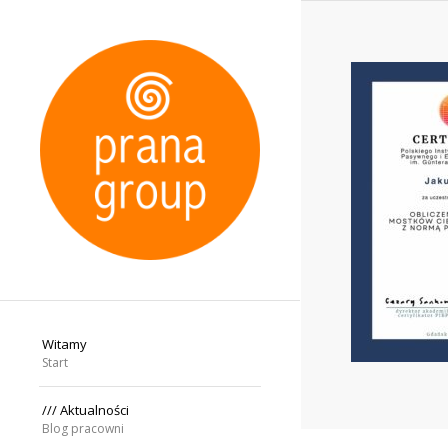
Witamy
Start
/// Aktualności
Blog pracowni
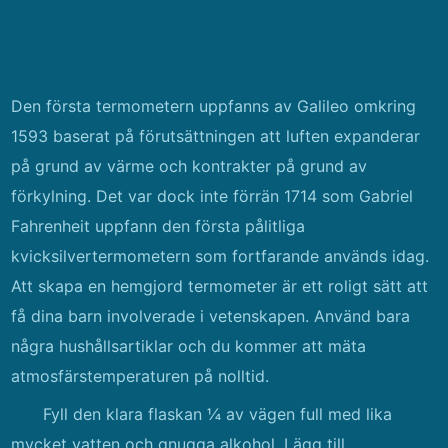
Den första termometern uppfanns av Galileo omkring
1593 baserat på förutsättningen att luften expanderar
på grund av värme och kontrakter på grund av
förkylning. Det var dock inte förrän 1714 som Gabriel
Fahrenheit uppfann den första pålitliga
kvicksilvertermometern som fortfarande används idag.
Att skapa en hemgjord termometer är ett roligt sätt att
få dina barn involverade i vetenskapen. Använd bara
några hushållsartiklar och du kommer att mäta
atmosfärstemperaturen på nolltid.
Fyll den klara flaskan ¼ av vägen full med lika
mycket vatten och gnugga alkohol. Lägg till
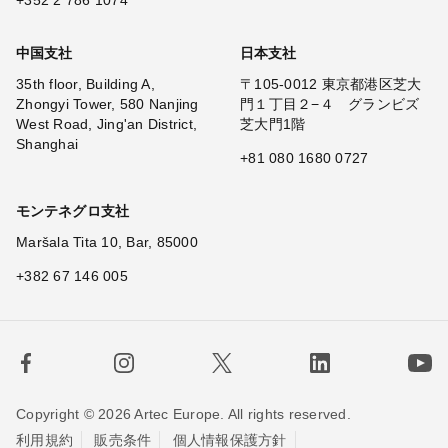
+352 2 786 1074
中国支社
日本支社
35th floor, Building A,
〒105-0012 東京都港区芝大
Zhongyi Tower, 580 Nanjing
門１丁目２−４ グランビズ
West Road, Jing'an District,
芝大門1階
Shanghai
+81 080 1680 0727
モンテネグロ支社
Maršala Tita 10, Bar, 85000
+382 67 146 005
Copyright © 2026 Artec Europe. All rights reserved.
利用規約
販売条件
個人情報保護方針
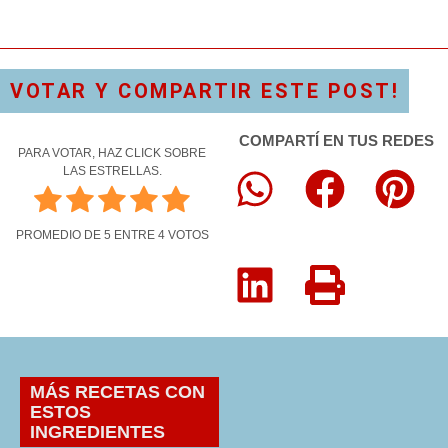
VOTAR Y COMPARTIR ESTE POST!
COMPARTÍ EN TUS REDES
PARA VOTAR, HAZ CLICK SOBRE
LAS ESTRELLAS.
PROMEDIO DE
5
ENTRE
4
VOTOS
MÁS RECETAS CON
ESTOS
INGREDIENTES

YOUR GOAL: Reproduce the listing exactly, but omit every picture in it.

EXERCISE RESULT:
Witamy
Start
/// Aktualności
Blog pracowni
Den första termometern uppfanns av Galileo omkring
1593 baserat på förutsättningen att luften expanderar
på grund av värme och kontrakter på grund av
förkylning. Det var dock inte förrän 1714 som Gabriel
Fahrenheit uppfann den första pålitliga
kvicksilvertermometern som fortfarande används idag.
Att skapa en hemgjord termometer är ett roligt sätt att
få dina barn involverade i vetenskapen. Använd bara
några hushållsartiklar och du kommer att mäta
atmosfärstemperaturen på nolltid.
Fyll den klara flaskan ¼ av vägen full med lika
mycket vatten och gnugga alkohol. Lägg till
+352 2 786 1074
中国支社
日本支社
35th floor, Building A,
〒105-0012 東京都港区芝大
Zhongyi Tower, 580 Nanjing
門１丁目２−４ グランビズ
West Road, Jing'an District,
芝大門1階
Shanghai
+81 080 1680 0727
モンテネグロ支社
Maršala Tita 10, Bar, 85000
+382 67 146 005
Copyright © 2026 Artec Europe. All rights reserved.
利用規約
販売条件
個人情報保護方針
VOTAR Y COMPARTIR ESTE POST!
COMPARTÍ EN TUS REDES
PARA VOTAR, HAZ CLICK SOBRE
LAS ESTRELLAS.
PROMEDIO DE
5
ENTRE
4
VOTOS
MÁS RECETAS CON
ESTOS
INGREDIENTES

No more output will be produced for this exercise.